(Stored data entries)

━━━━━━━━━━━━━━━━━━━━━━━━━━━━━━

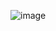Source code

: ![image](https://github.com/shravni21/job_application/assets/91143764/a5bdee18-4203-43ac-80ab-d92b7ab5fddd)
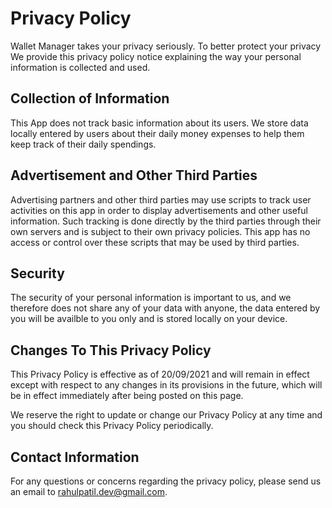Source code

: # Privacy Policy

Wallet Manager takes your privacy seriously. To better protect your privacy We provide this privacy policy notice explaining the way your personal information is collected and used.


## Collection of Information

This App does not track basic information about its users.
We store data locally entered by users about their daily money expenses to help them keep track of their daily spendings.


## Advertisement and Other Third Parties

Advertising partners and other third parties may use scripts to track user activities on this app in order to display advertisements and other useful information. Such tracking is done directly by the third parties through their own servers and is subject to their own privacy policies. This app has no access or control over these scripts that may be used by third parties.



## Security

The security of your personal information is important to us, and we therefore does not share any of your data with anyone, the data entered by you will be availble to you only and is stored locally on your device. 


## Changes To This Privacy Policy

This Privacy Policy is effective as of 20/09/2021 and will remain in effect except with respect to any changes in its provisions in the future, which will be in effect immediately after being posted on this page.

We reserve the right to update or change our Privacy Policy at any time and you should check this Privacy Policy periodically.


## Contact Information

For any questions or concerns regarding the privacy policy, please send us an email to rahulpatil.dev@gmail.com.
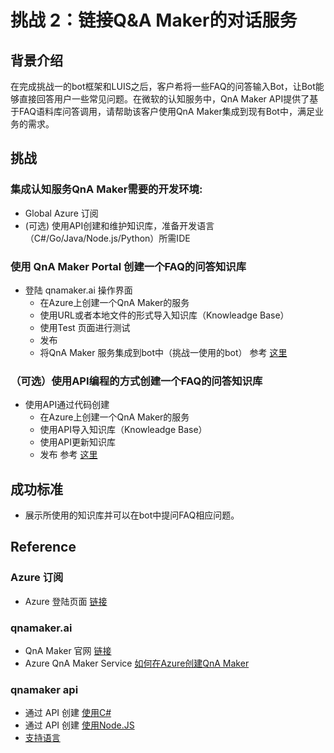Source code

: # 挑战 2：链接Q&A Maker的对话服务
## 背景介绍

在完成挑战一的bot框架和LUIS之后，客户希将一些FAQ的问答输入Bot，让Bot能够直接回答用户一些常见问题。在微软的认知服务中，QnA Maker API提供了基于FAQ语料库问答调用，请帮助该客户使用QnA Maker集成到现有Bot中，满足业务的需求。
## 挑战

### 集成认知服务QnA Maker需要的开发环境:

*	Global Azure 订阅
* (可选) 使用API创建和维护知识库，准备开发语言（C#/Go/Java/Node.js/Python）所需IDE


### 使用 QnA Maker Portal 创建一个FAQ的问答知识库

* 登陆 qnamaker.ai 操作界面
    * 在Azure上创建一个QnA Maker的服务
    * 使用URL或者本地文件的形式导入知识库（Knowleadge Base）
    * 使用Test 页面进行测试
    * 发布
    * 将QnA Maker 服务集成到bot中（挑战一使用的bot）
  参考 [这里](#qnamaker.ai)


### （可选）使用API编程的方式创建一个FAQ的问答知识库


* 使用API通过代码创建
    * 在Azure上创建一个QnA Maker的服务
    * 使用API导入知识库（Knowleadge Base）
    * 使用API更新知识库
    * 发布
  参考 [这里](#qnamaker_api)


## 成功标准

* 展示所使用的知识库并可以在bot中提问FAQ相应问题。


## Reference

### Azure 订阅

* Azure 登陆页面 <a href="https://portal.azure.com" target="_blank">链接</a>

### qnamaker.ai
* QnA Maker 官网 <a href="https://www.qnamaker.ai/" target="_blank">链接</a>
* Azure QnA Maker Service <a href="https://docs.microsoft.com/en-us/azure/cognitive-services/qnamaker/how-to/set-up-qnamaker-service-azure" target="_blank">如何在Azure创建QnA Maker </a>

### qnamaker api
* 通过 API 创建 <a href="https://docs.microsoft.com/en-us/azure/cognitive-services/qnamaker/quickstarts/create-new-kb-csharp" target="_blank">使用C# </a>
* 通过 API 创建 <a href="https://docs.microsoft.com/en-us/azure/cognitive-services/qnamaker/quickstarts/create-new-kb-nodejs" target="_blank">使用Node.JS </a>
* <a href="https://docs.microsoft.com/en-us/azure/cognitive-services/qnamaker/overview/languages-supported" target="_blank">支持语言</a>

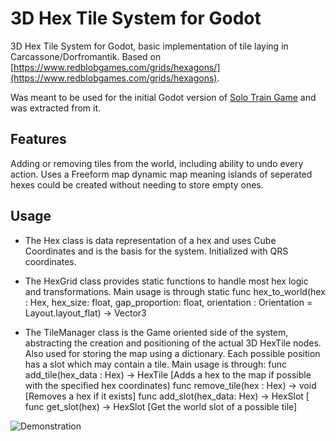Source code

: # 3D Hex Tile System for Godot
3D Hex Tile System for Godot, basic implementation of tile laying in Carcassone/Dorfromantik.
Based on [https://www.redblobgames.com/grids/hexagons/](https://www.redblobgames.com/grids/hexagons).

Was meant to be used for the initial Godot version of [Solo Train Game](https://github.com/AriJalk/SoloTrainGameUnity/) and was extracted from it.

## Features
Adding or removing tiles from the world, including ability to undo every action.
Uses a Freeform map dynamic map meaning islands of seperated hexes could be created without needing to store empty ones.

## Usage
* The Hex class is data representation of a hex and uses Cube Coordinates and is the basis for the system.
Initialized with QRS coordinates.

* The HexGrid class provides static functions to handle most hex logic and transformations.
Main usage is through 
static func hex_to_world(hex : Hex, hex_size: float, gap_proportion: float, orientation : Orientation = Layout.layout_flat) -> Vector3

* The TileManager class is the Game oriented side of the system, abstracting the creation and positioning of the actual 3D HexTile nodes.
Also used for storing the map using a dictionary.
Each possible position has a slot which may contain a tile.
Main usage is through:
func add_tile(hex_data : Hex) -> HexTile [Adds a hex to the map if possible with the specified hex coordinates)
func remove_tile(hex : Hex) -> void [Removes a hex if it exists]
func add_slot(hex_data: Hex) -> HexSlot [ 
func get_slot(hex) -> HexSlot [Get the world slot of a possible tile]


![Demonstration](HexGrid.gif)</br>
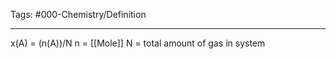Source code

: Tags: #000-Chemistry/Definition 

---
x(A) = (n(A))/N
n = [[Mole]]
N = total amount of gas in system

━━━━━━━━━━━━━━━━━━━━━━━━━━━━━━

__Problem to solve__. In the lines above, spot each one that contains the word "your" and copy it.

__Solution for this exercise__.
Wallet Manager takes your privacy seriously. To better protect your privacy We provide this privacy policy notice explaining the way your personal information is collected and used.
The security of your personal information is important to us, and we therefore does not share any of your data with anyone, the data entered by you will be availble to you only and is stored locally on your device. 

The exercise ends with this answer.